DIRECTIONS FOR THIS TASK
Copy out the troubleshooting notes below from "Logs appearing in" to "logs/conversation/conversations_$(date +%Y%m%d).jsonl | jq .", keeping every word, symbol and line break unchanged.

===== EXCERPTED TEXT

If you get permission errors:

Check write access to logs directory:

mkdir -p logs/audit logs/conversation && touch logs/audit/test && rm logs/audit/test && echo "OK"

Check OneDrive sync status if using synced folders

Use non-synced directory for better performance by setting absolute paths in .env:

AUDIT_LOG_DIR=/var/log/knowbe4/audit
CONVERSATION_LOG_DIR=/var/log/knowbe4/conversation

Logging Issues

Logs not appearing or going to wrong directory:

Check .env configuration:

grep LOG_DIR .env

Should show:

AUDIT_LOG_DIR=logs/audit
CONVERSATION_LOG_DIR=logs/conversation

Restart Claude Desktop after changing .env - the server only loads environment variables at startup
Check log directories exist:
```
ls -la logs/audit logs/conversation
```
Verify logs are being written immediately:
- Logs write synchronously to disk after each operation
- If logs only appear after closing Claude Desktop, ensure you've restarted after the latest update

Logs appearing in multiple directories:

Old logs in audit_logs/ can be safely deleted after confirming new logs are in logs/audit/
The server now correctly uses the configured directory paths

Check Logs

Audit logs:

cat logs/audit/audit_$(date +%Y%m%d).jsonl

Conversation logs:

cat logs/conversation/conversations_$(date +%Y%m%d).jsonl | jq .

==========
===== SUPPLIED RECORDS

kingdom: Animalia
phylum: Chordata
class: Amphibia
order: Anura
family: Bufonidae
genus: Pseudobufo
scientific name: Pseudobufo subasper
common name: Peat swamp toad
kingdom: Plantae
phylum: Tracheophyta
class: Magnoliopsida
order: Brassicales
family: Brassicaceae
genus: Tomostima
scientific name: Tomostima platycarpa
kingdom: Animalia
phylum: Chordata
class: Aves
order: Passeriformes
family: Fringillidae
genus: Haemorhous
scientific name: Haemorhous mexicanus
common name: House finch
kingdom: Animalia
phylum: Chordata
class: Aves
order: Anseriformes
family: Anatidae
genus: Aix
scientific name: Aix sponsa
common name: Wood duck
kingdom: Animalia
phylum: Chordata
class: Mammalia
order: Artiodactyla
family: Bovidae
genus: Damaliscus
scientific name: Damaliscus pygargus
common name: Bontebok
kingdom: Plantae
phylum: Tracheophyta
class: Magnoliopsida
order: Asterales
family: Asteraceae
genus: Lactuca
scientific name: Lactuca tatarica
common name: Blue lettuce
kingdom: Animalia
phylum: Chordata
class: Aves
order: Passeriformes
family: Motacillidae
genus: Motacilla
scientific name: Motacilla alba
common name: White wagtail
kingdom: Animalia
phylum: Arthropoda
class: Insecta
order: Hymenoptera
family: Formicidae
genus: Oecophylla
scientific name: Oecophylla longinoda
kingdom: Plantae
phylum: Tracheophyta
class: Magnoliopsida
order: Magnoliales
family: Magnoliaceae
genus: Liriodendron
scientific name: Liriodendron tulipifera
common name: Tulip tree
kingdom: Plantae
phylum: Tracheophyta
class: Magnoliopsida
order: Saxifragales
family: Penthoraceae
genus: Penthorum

==========

EXERCISE OUTPUT
Logs appearing in multiple directories:

Old logs in audit_logs/ can be safely deleted after confirming new logs are in logs/audit/
The server now correctly uses the configured directory paths

Check Logs

Audit logs:

cat logs/audit/audit_$(date +%Y%m%d).jsonl

Conversation logs:

cat logs/conversation/conversations_$(date +%Y%m%d).jsonl | jq .